Excerpt:
Superman was an illegal alien who had to hide his true identity. :whistlin:


----------



## Patchouli (Aug 3, 2011)

Are we deciding on Fox news or Superman? Fox is anything but. I think the original Superman was a good guy. Not so fond of the latest incarnation.


----------



## kasilofhome (Feb 10, 2005)

Fennick said:


> Superman was an illegal alien who had to hide his true identity. :whistlin:


Fyi....superman was not... he is a character... made up... comic book.

Doo doo doo.:icecream:


----------



## 7thswan (Nov 18, 2008)

Fennick said:


> Superman was an illegal alien who had to hide his true identity. :whistlin:


HAAAAAA, did you see the new comercial with the coneheads ,the wife and the husband and the phonecall @ 3 am.
I've always linked that to our gov and ...Well he's a muslim soooo.... 
--- now they really got it right---a alien muslim and the 3am (Bengazi) phone call.
and no, even fox is lieing to us.


----------



## 7thswan (Nov 18, 2008)

kasilofhome said:


> Fyi....superman was not... he is a character... made up... comic book.
> 
> Doo doo doo.:icecream:


manchurian cand.:bow:


----------



## Evons hubby (Oct 3, 2005)

Fennick said:


> Superman was an illegal alien who had to hide his true identity. :whistlin:


And that's seems to be the American way these days.


----------



## Evons hubby (Oct 3, 2005)

kasilofhome said:


> Fyi....superman was not... he is a character... made up... comic book.
> 
> Doo doo doo.:icecream:


Did his creator get him a green card? Did he even have a visa?


----------



## Bearfootfarm (Jul 13, 2006)

Yvonne's hubby said:


> Did his creator get him *a green card*? Did he even have a visa?


Most Kryptonite is green


----------



## where I want to (Oct 28, 2008)

http://immigration.findlaw.com/visas/who-may-obtain-a-green-card.html



Yvonne's hubby said:


> Did his creator get him a green card? Did he even have a visa?


Well, since he "immigrated" in 1933, I think his status is assured under the regulation of having been in continuous residence in the US since 1972 and having good character.
He's in.


----------



## tamarackreg (Mar 13, 2006)

Yes, I think it's fair that the networks keep their books balanced.

You decide if you're buying what they're selling


----------



## hippygirl (Apr 3, 2010)

kasilofhome said:


> Alas in as much as art is in the eye of the viewer... so are thought provoking comments.... boy, interesting how hackles of tolerant claiming folks.... got...


Oh, my hackles weren't up, it's just difficult to respond to something when the topic in question isn't clear...otherwise, it's nothing more than meaningless babble.


----------



## Evons hubby (Oct 3, 2005)

hippygirl said:


> Oh, my hackles weren't up, it's just difficult to respond to something when the topic in question isn't clear...otherwise, it's nothing more than meaningless babble.


Where is the confusion behind "fair and balanced"? Seems clear to me.


----------



## hippygirl (Apr 3, 2010)

Yvonne's hubby said:


> Where is the confusion behind "fair and balanced"? Seems clear to me.

Supplied information:
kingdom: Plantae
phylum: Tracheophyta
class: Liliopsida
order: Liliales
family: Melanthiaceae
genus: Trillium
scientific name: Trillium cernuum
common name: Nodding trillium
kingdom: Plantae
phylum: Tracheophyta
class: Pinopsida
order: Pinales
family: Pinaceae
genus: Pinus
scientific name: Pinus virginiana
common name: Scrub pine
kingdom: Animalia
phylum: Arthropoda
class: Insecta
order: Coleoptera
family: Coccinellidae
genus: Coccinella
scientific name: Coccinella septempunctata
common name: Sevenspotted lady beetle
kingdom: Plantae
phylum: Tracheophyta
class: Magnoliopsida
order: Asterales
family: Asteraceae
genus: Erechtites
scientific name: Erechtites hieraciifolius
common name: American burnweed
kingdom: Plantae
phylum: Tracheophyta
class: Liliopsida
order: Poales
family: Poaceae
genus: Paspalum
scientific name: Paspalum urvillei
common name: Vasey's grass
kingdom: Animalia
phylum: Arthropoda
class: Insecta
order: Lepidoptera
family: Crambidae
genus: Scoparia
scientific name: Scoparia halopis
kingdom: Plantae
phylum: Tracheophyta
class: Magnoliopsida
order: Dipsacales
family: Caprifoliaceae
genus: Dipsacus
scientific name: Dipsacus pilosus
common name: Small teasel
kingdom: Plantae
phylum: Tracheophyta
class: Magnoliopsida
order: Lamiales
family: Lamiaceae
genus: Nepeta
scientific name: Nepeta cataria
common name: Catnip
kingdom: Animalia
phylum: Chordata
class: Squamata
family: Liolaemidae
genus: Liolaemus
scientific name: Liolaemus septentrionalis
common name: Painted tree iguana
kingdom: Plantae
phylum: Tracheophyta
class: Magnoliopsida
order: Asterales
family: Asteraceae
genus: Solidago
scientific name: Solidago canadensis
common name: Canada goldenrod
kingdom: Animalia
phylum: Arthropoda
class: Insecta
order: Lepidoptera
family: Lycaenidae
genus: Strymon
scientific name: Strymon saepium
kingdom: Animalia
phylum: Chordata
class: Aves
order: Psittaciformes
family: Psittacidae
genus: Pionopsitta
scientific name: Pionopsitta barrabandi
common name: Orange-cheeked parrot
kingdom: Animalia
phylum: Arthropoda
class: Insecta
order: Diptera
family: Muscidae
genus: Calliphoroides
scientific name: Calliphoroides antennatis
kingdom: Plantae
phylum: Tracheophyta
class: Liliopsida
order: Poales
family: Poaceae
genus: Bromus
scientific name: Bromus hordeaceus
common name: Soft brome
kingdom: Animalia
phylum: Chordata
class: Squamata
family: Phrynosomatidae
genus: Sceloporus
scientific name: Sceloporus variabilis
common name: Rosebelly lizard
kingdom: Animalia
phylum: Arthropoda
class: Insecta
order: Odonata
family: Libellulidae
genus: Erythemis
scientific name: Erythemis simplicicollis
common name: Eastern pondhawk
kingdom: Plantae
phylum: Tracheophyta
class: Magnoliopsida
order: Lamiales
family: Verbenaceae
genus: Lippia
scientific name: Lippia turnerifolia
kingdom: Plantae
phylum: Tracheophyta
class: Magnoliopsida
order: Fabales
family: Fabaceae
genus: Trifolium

Short problem:
In the Superman forum thread, explain in one to three sentences why the poster "where I want to" thinks Superman's status is assured. The lines have nothing to do with the Superman forum thread.

Task result:
Superman "immigrated" in 1933. The poster reasons that this meets the rule covering people in continuous residence in the US since 1972 who have good character, so he's in.